Cornell Law Prof. Saule Omarova is President Biden’s nominee to head the Office of the Comptroller of the Currency (OCC), overseeing the nation’s biggest banks. She has signaled plans to use existing powers to strengthen the financial system’s safety and soundness for households, workers, and communities. Although a departure from recent OCC heads who viewed Big Banks as “clients” of the office, Omarova has earned ample mainstream credibility through stints in the George W. Bush Treasury and at the corporate law firm Davis Polk & Wardwell.

That’s what makes recent Republican attacks on her all the more surprising — at least until you consider the source. The smears by Senate Banking Committee members echoed regressive red-baiting initiated by the banking lobby, who sought to discredit her because she was born in Kazakhstan and later defected from a Communist regime. And they emanated from lawmakers who benefit directly from the fossil fuel industry, which stands to shoulder more of its own costs under Omarova’s leadership.

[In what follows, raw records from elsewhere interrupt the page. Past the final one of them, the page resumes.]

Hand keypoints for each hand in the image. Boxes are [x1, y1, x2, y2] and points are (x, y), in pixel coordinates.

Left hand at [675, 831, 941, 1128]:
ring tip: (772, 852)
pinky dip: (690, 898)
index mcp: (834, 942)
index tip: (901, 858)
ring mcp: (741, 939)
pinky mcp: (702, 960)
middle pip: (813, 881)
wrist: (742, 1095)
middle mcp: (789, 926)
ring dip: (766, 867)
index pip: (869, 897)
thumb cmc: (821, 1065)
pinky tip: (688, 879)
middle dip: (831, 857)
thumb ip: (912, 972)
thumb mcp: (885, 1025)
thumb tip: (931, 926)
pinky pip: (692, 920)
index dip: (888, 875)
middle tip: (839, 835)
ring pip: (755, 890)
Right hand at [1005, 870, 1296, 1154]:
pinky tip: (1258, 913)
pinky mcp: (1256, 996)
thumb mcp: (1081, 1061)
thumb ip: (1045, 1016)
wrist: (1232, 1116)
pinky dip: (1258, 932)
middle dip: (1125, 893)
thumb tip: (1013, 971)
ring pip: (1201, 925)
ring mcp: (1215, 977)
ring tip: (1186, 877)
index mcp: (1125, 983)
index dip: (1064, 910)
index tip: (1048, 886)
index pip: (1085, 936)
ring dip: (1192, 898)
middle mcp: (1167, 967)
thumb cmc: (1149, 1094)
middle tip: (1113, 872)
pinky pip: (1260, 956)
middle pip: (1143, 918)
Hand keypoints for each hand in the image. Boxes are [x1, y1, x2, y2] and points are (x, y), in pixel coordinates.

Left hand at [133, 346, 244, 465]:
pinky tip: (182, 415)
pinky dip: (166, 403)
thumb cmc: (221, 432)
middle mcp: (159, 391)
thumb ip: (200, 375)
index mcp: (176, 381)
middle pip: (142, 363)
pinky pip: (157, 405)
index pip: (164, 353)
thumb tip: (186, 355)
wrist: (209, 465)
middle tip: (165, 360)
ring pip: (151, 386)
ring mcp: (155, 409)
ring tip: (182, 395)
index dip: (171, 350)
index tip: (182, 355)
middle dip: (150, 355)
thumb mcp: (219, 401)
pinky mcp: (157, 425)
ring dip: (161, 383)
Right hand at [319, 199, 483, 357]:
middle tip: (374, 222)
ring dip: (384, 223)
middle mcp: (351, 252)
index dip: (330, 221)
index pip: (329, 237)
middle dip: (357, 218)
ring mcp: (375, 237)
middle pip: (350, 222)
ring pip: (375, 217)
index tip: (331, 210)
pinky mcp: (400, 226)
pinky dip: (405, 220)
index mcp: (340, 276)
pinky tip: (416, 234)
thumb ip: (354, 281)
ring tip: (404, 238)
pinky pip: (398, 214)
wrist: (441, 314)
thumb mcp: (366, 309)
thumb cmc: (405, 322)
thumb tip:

“I don’t know whether to call you ‘professor’ or ‘comrade,’” Republican Sen. John Kennedy of Louisiana said in one such moment, dusting off a McCarthyism-era playbook. It might have passed as a mere failed political stunt, if not for the broader context: Fossil fuel special interests and lobbyists are calling in political favors in an effort to take her down because Omarova’s willingness to address systemic climate risk associated with toxic fossil fuel investments and question big-bank orthodoxy scares the heck out of them.

Although little known to the public, Comptroller of the Currency is among the most powerful positions in government, tasked with ensuring the safety and soundness of the national banking system, including fair and equal access to financial services to all Americans. Under this mantle, the OCC will play a crucial role in the Biden administration’s initiative to improve oversight of climate-related financial risk.

Over and over, Senators who took millions from fossil fuel interests roasted Omarova during her hearing. Over their careers, Senate Banking Committee members have raked in at least $23.3 million from the fossil fuel, energy, and natural resources sectors. Many of these same committee members were outed as Big Oil allies by a former ExxonMobil lobbyist earlier this year, so it’s easy to imagine fossil fuels relying on these interests to drum up opposition to Omarova.

Omarova would be the first woman, immigrant, and person of color to hold the office.

At her hearing, she said she would bring a “unique appreciation for our dynamic and diverse markets” to the position.

“It is what made my life and success possible and for that, I am forever grateful” she said. “Every American family should have the same opportunities that my family has had. If confirmed by the Senate, I will work to ensure that our financial system gives every family the tools they need to build their own American dream.”

More than 60 civil society organizations publicly supported Omarova — including unions, lending, environmental, financial, business, and agricultural organizations — saying she is committed to helping working families by ensuring bank oversight is fair for everyone, not Wall Street and Big Banks.